Trouble with the Curve

Clint Eastwood is a man who has earned the right to do what he wants. Having starred in movies like Dirty Harry, A Fistful of Dollars, and The Good, The Bad, and the Ugly, his acting career in Hollywood spans more than 50 years and is replete with more iconic characters than most actors could ever hope to play.  He has also directed more than 30 feature films as well as several episodes of TV shows, and despite his recent oddball speech at the Republican National Convention he commands respect among his peers like virtually no one else.  After 2008’s Gran Torino Eastwood decided to trade his acting chops for a director’s chair, making movies like Invictus and J Edgar.  But recently, because Clint Eastwood does what Clint Eastwood wants, he took another turn in front of the camera for the baseball movie Trouble with the Curve. While the film is certainly not going to win awards for originality it is an enjoyable and well-told tale of family, friendship, and what happens when time simply passes one by.

Eastwood plays Gus Lobel, a scout for the Atlanta Braves who knows baseball backwards and forwards but couldn’t fix a broken relationship if he had instructions that were written in crayon. The ever-charming Amy Adams is daughter Mickey (named after the great Yankees switch hitter) is a workaholic lawyer (is there any other kind in Hollywood movies?) who can’t find time in her life for anything resembling a relationship, thus her interactions with dear ol’ dad are relegated to the occasional dinner at a local pub while checking text messages on her blackberry.  Gus is so old that his ancient art of baseball scouting has been all but replaced by soulless computers, and has long since given up trying to have a real relationship with Mickey. And then there’s Johnny (Justin Tiberlake, basically playing himself), the plucky upstart scout from the Red Sox who follows Gus around as they scour high school games for up-and-coming talent. Ticking off other boxes on the character checklist are Pete Klein (John Goodman), Gus’s old friend who has been with him in the baseball business through thick and thin, and Philip Sanderson (Matthew Lillard), the young upstart Braves scout  who finds players based on spreadsheet data, not gut instinct.  Gus mouns the fact that the great game of baseball has changed, and young punks like Sanderson only see numbers and not real players.  Mickey is this close to making partner at her law firm, but might lose it all thanks to a conniving coworker who also wants the open spot. And Johnny just wants to be the best gosh-darned baseball scout he can be, and maybe score a date with Mickey while he’s at it.

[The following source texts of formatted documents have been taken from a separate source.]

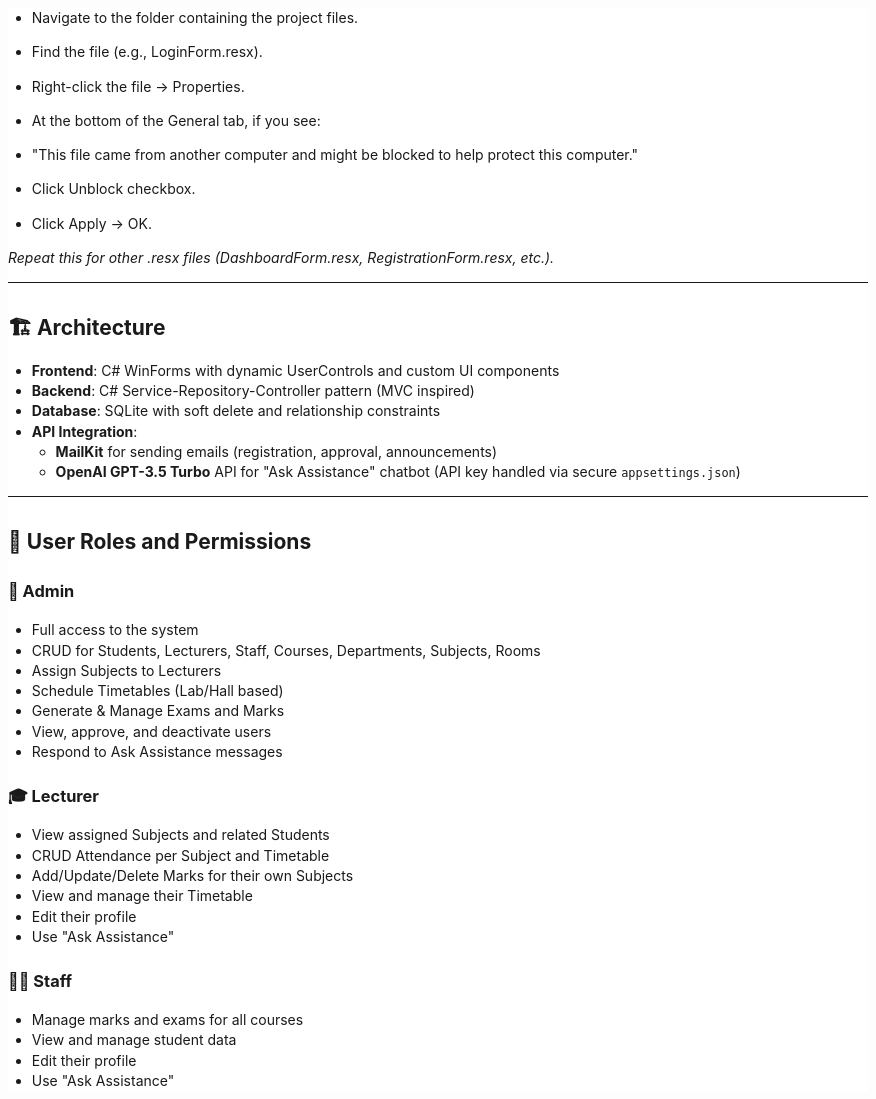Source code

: - Navigate to the folder containing the project files.

- Find the file (e.g., LoginForm.resx).

- Right-click the file → Properties.

- At the bottom of the General tab, if you see:

- "This file came from another computer and might be blocked to help protect this computer."

- Click Unblock checkbox.

- Click Apply → OK.

*Repeat this for other .resx files (DashboardForm.resx, RegistrationForm.resx, etc.).*




---

## 🏗️ Architecture
- **Frontend**: C# WinForms with dynamic UserControls and custom UI components
- **Backend**: C# Service-Repository-Controller pattern (MVC inspired)
- **Database**: SQLite with soft delete and relationship constraints
- **API Integration**:
  - **MailKit** for sending emails (registration, approval, announcements)
  - **OpenAI GPT-3.5 Turbo** API for "Ask Assistance" chatbot (API key handled via secure `appsettings.json`)

---

## 👥 User Roles and Permissions

### 🔑 Admin
- Full access to the system
- CRUD for Students, Lecturers, Staff, Courses, Departments, Subjects, Rooms
- Assign Subjects to Lecturers
- Schedule Timetables (Lab/Hall based)
- Generate & Manage Exams and Marks
- View, approve, and deactivate users
- Respond to Ask Assistance messages

### 🎓 Lecturer
- View assigned Subjects and related Students
- CRUD Attendance per Subject and Timetable
- Add/Update/Delete Marks for their own Subjects
- View and manage their Timetable
- Edit their profile
- Use "Ask Assistance"

### 🧑‍💼 Staff
- Manage marks and exams for all courses
- View and manage student data
- Edit their profile
- Use "Ask Assistance"
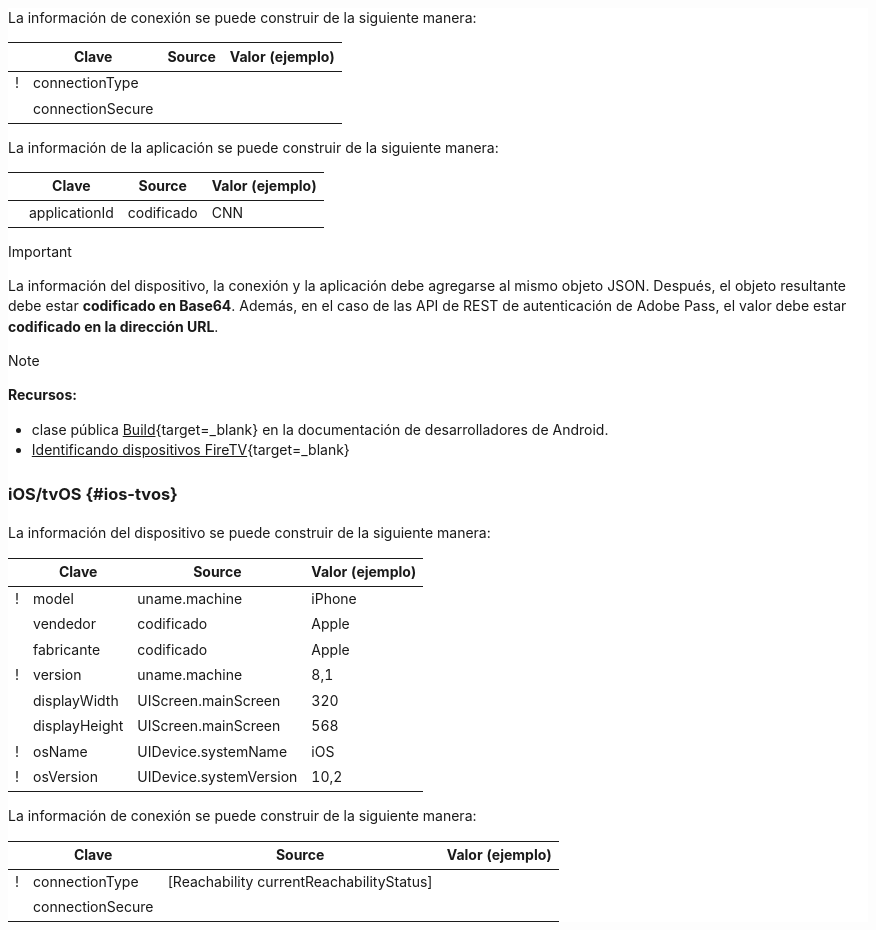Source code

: La información de conexión se puede construir de la siguiente manera:

|   | Clave | Source | Valor (ejemplo) |
|---|------------------|--------|---------------|
| ! | connectionType |        |               |
|   | connectionSecure |        |               |

La información de la aplicación se puede construir de la siguiente manera:

|   | Clave | Source | Valor (ejemplo) |
|---|---------------|-----------|--------------|
|   | applicationId | codificado | CNN |

>[!IMPORTANT]
>
>La información del dispositivo, la conexión y la aplicación debe agregarse al mismo objeto JSON. Después, el objeto resultante debe estar **codificado en Base64**. Además, en el caso de las API de REST de autenticación de Adobe Pass, el valor debe estar **codificado en la dirección URL**.

>[!NOTE]
>
>**Recursos:**
>* clase pública [Build](https://developer.android.com/reference/android/os/Build.html){target=_blank} en la documentación de desarrolladores de Android.
>* [Identificando dispositivos FireTV](https://developer.amazon.com/docs/fire-tv/identify-amazon-fire-tv-devices.html){target=_blank}

### iOS/tvOS {#ios-tvos}

La información del dispositivo se puede construir de la siguiente manera:

|   | Clave | Source | Valor (ejemplo) |
|---|---------------|------------------------|--------------|
| ! | model | uname.machine | iPhone |
|   | vendedor | codificado | Apple |
|   | fabricante | codificado | Apple |
| ! | version | uname.machine | 8,1 |
|   | displayWidth | UIScreen.mainScreen | 320 |
|   | displayHeight | UIScreen.mainScreen | 568 |
| ! | osName | UIDevice.systemName | iOS |
| ! | osVersion | UIDevice.systemVersion | 10,2 |

La información de conexión se puede construir de la siguiente manera:

|   | Clave | Source | Valor (ejemplo) |
|---|------------------|-------------------------------------------|--------------|
| ! | connectionType | [Reachability currentReachabilityStatus] |              |
|   | connectionSecure |                                           |              |
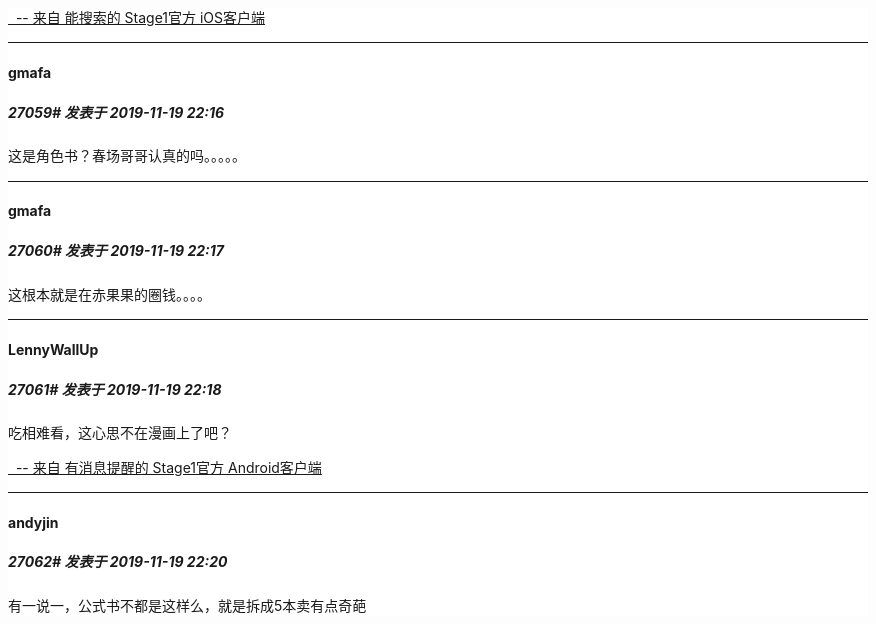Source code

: [  -- 来自 能搜索的 Stage1官方 iOS客户端](https://itunes.apple.com/fi/app/saraba1st/id1221237470?mt=8)







*****

####  gmafa  
##### 27059#       发表于 2019-11-19 22:16




这是角色书？春场哥哥认真的吗。。。。。







*****

####  gmafa  
##### 27060#       发表于 2019-11-19 22:17




这根本就是在赤果果的圈钱。。。。







*****

####  LennyWallUp  
##### 27061#       发表于 2019-11-19 22:18




吃相难看，这心思不在漫画上了吧？

[  -- 来自 有消息提醒的 Stage1官方 Android客户端](https://www.coolapk.com/apk/140634)







*****

####  andyjin  
##### 27062#       发表于 2019-11-19 22:20




有一说一，公式书不都是这样么，就是拆成5本卖有点奇葩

So what’s Clint Eastwood doing in a by-the-numbers dramadey like this? Who cares! Trouble with the Curve is as predictable as they come, but Eastwood’s grizzled old man is second to none–particulary when paired with Adams’ pitch-perfect sweetness.  We’re not so much watching a movie as we are enjoying some solid performances from a few great actors. It’s fun to watch because Eastwood is so pitch-perfect for his role–who else could get a theater full of people to laugh with a line like “Get out of here before I have a heart attack trying to kill you!” as he threatens a bar patron who won’t take no for an answer after striking out with Mickey.  Adams does her best to portray a stressed-out lawyer trying to reconnect with her dad, but she’s not fooling anyone: this is the same girl sang her way into audience hearts as the gleefully innocent Gisele in Disney’s gem Enchanted.  Timberlake…well, no one is ever going to watch him in a movie for his acting chops but he’s clearly enjoying the role and having fun playing the third wheel to Gus and Mickey.  There’s no surprises here, and no cheap deaths for the sake of baiting the Academy.  What you expect is what you get, and when you want two hours of solid if not-exactly-groundbreaking entertainment, you could do a lot worse than this movie.